• [TASK DETAILS]: Render every line of the records below as a JSON array of strings, one string per line, with blank lines omitted.

• [THE DATA]:
□ □ □ □ □ □ □

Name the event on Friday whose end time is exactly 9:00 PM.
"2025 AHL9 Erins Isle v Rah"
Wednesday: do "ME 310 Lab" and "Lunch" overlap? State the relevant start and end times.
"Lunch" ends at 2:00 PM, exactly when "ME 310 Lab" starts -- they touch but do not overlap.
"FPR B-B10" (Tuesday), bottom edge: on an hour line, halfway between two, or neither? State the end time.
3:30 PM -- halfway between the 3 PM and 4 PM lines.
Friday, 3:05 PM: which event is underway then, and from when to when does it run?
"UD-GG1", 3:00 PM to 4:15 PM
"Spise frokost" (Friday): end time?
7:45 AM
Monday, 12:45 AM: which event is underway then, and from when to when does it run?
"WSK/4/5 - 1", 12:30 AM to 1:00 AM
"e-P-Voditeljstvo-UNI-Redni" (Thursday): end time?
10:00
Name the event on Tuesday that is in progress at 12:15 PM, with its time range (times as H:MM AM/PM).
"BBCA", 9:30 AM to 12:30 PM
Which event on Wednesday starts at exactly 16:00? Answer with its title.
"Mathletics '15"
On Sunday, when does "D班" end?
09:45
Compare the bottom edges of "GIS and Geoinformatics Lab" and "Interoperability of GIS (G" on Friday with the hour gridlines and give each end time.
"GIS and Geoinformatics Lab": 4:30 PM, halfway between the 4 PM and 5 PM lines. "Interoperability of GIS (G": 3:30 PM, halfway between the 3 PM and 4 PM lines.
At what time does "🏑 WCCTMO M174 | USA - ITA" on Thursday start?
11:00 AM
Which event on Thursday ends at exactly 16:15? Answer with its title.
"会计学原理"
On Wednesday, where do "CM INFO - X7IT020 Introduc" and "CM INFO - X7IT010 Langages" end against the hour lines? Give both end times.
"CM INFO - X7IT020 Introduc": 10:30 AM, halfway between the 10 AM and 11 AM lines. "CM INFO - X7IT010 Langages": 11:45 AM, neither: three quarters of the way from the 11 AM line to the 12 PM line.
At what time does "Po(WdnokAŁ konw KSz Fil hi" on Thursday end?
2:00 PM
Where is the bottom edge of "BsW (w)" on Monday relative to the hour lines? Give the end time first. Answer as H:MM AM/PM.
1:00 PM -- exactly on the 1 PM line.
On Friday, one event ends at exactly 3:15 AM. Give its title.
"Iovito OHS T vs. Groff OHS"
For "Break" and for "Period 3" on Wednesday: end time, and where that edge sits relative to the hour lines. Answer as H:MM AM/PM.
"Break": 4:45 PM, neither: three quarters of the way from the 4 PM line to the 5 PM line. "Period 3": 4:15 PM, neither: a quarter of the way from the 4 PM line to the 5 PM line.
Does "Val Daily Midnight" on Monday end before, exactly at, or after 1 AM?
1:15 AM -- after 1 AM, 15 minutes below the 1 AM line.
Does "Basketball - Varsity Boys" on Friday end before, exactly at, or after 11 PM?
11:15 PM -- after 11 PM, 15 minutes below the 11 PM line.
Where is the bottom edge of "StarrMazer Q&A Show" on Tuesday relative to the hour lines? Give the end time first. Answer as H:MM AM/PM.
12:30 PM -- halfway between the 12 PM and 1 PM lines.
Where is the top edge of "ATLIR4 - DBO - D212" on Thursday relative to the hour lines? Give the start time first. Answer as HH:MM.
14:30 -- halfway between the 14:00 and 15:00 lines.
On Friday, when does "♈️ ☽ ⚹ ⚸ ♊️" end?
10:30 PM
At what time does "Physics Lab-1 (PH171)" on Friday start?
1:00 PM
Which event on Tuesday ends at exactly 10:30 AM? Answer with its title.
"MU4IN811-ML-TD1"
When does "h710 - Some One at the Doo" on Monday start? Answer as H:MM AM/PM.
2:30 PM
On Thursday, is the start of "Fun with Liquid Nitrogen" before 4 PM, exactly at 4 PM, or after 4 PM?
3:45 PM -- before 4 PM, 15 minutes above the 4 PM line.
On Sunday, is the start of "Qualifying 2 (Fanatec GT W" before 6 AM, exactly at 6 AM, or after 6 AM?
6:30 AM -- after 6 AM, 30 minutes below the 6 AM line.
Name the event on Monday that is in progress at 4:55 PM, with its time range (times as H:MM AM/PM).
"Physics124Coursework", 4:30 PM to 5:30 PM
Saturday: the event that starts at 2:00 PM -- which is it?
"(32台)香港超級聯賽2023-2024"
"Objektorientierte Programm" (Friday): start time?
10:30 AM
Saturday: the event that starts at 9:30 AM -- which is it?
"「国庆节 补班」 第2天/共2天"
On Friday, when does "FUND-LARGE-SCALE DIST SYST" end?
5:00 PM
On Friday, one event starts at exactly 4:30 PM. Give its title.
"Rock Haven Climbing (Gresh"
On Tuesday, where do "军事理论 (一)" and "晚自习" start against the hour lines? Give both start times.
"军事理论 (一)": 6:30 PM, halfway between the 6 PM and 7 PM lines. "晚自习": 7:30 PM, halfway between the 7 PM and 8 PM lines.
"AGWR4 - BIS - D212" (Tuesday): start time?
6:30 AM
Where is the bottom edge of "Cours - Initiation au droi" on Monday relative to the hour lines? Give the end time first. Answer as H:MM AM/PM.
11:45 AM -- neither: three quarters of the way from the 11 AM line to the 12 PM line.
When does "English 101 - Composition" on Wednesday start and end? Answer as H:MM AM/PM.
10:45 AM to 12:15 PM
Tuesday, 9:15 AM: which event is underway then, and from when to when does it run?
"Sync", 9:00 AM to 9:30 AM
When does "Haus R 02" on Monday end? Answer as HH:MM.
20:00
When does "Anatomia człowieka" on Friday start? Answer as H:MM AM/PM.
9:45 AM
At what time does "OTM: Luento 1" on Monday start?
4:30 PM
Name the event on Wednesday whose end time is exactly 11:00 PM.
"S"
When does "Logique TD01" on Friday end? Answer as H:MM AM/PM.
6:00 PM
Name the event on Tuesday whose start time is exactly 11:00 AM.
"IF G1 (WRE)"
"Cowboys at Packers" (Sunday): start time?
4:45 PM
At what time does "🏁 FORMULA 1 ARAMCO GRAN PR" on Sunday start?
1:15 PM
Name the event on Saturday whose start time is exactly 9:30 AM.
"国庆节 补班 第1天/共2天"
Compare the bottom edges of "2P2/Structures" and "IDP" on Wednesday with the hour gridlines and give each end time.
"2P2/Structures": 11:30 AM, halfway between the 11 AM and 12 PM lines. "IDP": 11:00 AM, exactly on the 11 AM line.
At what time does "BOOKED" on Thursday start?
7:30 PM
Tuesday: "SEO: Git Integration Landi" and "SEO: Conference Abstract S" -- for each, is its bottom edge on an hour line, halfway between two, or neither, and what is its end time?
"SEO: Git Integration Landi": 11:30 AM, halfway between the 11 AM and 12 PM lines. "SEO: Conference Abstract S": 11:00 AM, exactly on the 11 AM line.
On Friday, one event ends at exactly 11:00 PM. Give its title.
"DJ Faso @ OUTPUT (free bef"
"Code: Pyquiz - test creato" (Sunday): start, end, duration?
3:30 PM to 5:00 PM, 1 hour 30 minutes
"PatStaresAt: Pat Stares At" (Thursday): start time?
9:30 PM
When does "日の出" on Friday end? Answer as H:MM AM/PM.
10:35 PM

□ □ □ □ □ □ □

• [RESULT OF THE EXERCISE]:
[
  "Name the event on Friday whose end time is exactly 9:00 PM.",
  "\"2025 AHL9 Erins Isle v Rah\"",
  "Wednesday: do \"ME 310 Lab\" and \"Lunch\" overlap? State the relevant start and end times.",
  "\"Lunch\" ends at 2:00 PM, exactly when \"ME 310 Lab\" starts -- they touch but do not overlap.",
  "\"FPR B-B10\" (Tuesday), bottom edge: on an hour line, halfway between two, or neither? State the end time.",
  "3:30 PM -- halfway between the 3 PM and 4 PM lines.",
  "Friday, 3:05 PM: which event is underway then, and from when to when does it run?",
  "\"UD-GG1\", 3:00 PM to 4:15 PM",
  "\"Spise frokost\" (Friday): end time?",
  "7:45 AM",
  "Monday, 12:45 AM: which event is underway then, and from when to when does it run?",
  "\"WSK/4/5 - 1\", 12:30 AM to 1:00 AM",
  "\"e-P-Voditeljstvo-UNI-Redni\" (Thursday): end time?",
  "10:00",
  "Name the event on Tuesday that is in progress at 12:15 PM, with its time range (times as H:MM AM/PM).",
  "\"BBCA\", 9:30 AM to 12:30 PM",
  "Which event on Wednesday starts at exactly 16:00? Answer with its title.",
  "\"Mathletics '15\"",
  "On Sunday, when does \"D班\" end?",
  "09:45",
  "Compare the bottom edges of \"GIS and Geoinformatics Lab\" and \"Interoperability of GIS (G\" on Friday with the hour gridlines and give each end time.",
  "\"GIS and Geoinformatics Lab\": 4:30 PM, halfway between the 4 PM and 5 PM lines. \"Interoperability of GIS (G\": 3:30 PM, halfway between the 3 PM and 4 PM lines.",
  "At what time does \"🏑 WCCTMO M174 | USA - ITA\" on Thursday start?",
  "11:00 AM",
  "Which event on Thursday ends at exactly 16:15? Answer with its title.",
  "\"会计学原理\"",
  "On Wednesday, where do \"CM INFO - X7IT020 Introduc\" and \"CM INFO - X7IT010 Langages\" end against the hour lines? Give both end times.",
  "\"CM INFO - X7IT020 Introduc\": 10:30 AM, halfway between the 10 AM and 11 AM lines. \"CM INFO - X7IT010 Langages\": 11:45 AM, neither: three quarters of the way from the 11 AM line to the 12 PM line.",
  "At what time does \"Po(WdnokAŁ konw KSz Fil hi\" on Thursday end?",
  "2:00 PM",
  "Where is the bottom edge of \"BsW (w)\" on Monday relative to the hour lines? Give the end time first. Answer as H:MM AM/PM.",
  "1:00 PM -- exactly on the 1 PM line.",
  "On Friday, one event ends at exactly 3:15 AM. Give its title.",
  "\"Iovito OHS T vs. Groff OHS\"",
  "For \"Break\" and for \"Period 3\" on Wednesday: end time, and where that edge sits relative to the hour lines. Answer as H:MM AM/PM.",
  "\"Break\": 4:45 PM, neither: three quarters of the way from the 4 PM line to the 5 PM line. \"Period 3\": 4:15 PM, neither: a quarter of the way from the 4 PM line to the 5 PM line.",
  "Does \"Val Daily Midnight\" on Monday end before, exactly at, or after 1 AM?",
  "1:15 AM -- after 1 AM, 15 minutes below the 1 AM line.",
  "Does \"Basketball - Varsity Boys\" on Friday end before, exactly at, or after 11 PM?",
  "11:15 PM -- after 11 PM, 15 minutes below the 11 PM line.",
  "Where is the bottom edge of \"StarrMazer Q&A Show\" on Tuesday relative to the hour lines? Give the end time first. Answer as H:MM AM/PM.",
  "12:30 PM -- halfway between the 12 PM and 1 PM lines.",
  "Where is the top edge of \"ATLIR4 - DBO - D212\" on Thursday relative to the hour lines? Give the start time first. Answer as HH:MM.",
  "14:30 -- halfway between the 14:00 and 15:00 lines.",
  "On Friday, when does \"♈️ ☽ ⚹ ⚸ ♊️\" end?",
  "10:30 PM",
  "At what time does \"Physics Lab-1 (PH171)\" on Friday start?",
  "1:00 PM",
  "Which event on Tuesday ends at exactly 10:30 AM? Answer with its title.",
  "\"MU4IN811-ML-TD1\"",
  "When does \"h710 - Some One at the Doo\" on Monday start? Answer as H:MM AM/PM.",
  "2:30 PM",
  "On Thursday, is the start of \"Fun with Liquid Nitrogen\" before 4 PM, exactly at 4 PM, or after 4 PM?",
  "3:45 PM -- before 4 PM, 15 minutes above the 4 PM line.",
  "On Sunday, is the start of \"Qualifying 2 (Fanatec GT W\" before 6 AM, exactly at 6 AM, or after 6 AM?",
  "6:30 AM -- after 6 AM, 30 minutes below the 6 AM line.",
  "Name the event on Monday that is in progress at 4:55 PM, with its time range (times as H:MM AM/PM).",
  "\"Physics124Coursework\", 4:30 PM to 5:30 PM",
  "Saturday: the event that starts at 2:00 PM -- which is it?",
  "\"(32台)香港超級聯賽2023-2024\"",
  "\"Objektorientierte Programm\" (Friday): start time?",
  "10:30 AM",
  "Saturday: the event that starts at 9:30 AM -- which is it?",
  "\"「国庆节 补班」 第2天/共2天\"",
  "On Friday, when does \"FUND-LARGE-SCALE DIST SYST\" end?",
  "5:00 PM",
  "On Friday, one event starts at exactly 4:30 PM. Give its title.",
  "\"Rock Haven Climbing (Gresh\"",
  "On Tuesday, where do \"军事理论 (一)\" and \"晚自习\" start against the hour lines? Give both start times.",
  "\"军事理论 (一)\": 6:30 PM, halfway between the 6 PM and 7 PM lines. \"晚自习\": 7:30 PM, halfway between the 7 PM and 8 PM lines.",
  "\"AGWR4 - BIS - D212\" (Tuesday): start time?",
  "6:30 AM",
  "Where is the bottom edge of \"Cours - Initiation au droi\" on Monday relative to the hour lines? Give the end time first. Answer as H:MM AM/PM.",
  "11:45 AM -- neither: three quarters of the way from the 11 AM line to the 12 PM line.",
  "When does \"English 101 - Composition\" on Wednesday start and end? Answer as H:MM AM/PM.",
  "10:45 AM to 12:15 PM",
  "Tuesday, 9:15 AM: which event is underway then, and from when to when does it run?",
  "\"Sync\", 9:00 AM to 9:30 AM",
  "When does \"Haus R 02\" on Monday end? Answer as HH:MM.",
  "20:00",
  "When does \"Anatomia człowieka\" on Friday start? Answer as H:MM AM/PM.",
  "9:45 AM",
  "At what time does \"OTM: Luento 1\" on Monday start?",
  "4:30 PM",
  "Name the event on Wednesday whose end time is exactly 11:00 PM.",
  "\"S\"",
  "When does \"Logique TD01\" on Friday end? Answer as H:MM AM/PM.",
  "6:00 PM",
  "Name the event on Tuesday whose start time is exactly 11:00 AM.",
  "\"IF G1 (WRE)\"",
  "\"Cowboys at Packers\" (Sunday): start time?",
  "4:45 PM",
  "At what time does \"🏁 FORMULA 1 ARAMCO GRAN PR\" on Sunday start?",
  "1:15 PM",
  "Name the event on Saturday whose start time is exactly 9:30 AM.",
  "\"国庆节 补班 第1天/共2天\"",
  "Compare the bottom edges of \"2P2/Structures\" and \"IDP\" on Wednesday with the hour gridlines and give each end time.",
  "\"2P2/Structures\": 11:30 AM, halfway between the 11 AM and 12 PM lines. \"IDP\": 11:00 AM, exactly on the 11 AM line.",
  "At what time does \"BOOKED\" on Thursday start?",
  "7:30 PM",
  "Tuesday: \"SEO: Git Integration Landi\" and \"SEO: Conference Abstract S\" -- for each, is its bottom edge on an hour line, halfway between two, or neither, and what is its end time?",
  "\"SEO: Git Integration Landi\": 11:30 AM, halfway between the 11 AM and 12 PM lines. \"SEO: Conference Abstract S\": 11:00 AM, exactly on the 11 AM line.",
  "On Friday, one event ends at exactly 11:00 PM. Give its title.",
  "\"DJ Faso @ OUTPUT (free bef\"",
  "\"Code: Pyquiz - test creato\" (Sunday): start, end, duration?",
  "3:30 PM to 5:00 PM, 1 hour 30 minutes",
  "\"PatStaresAt: Pat Stares At\" (Thursday): start time?",
  "9:30 PM",
  "When does \"日の出\" on Friday end? Answer as H:MM AM/PM.",
  "10:35 PM"
]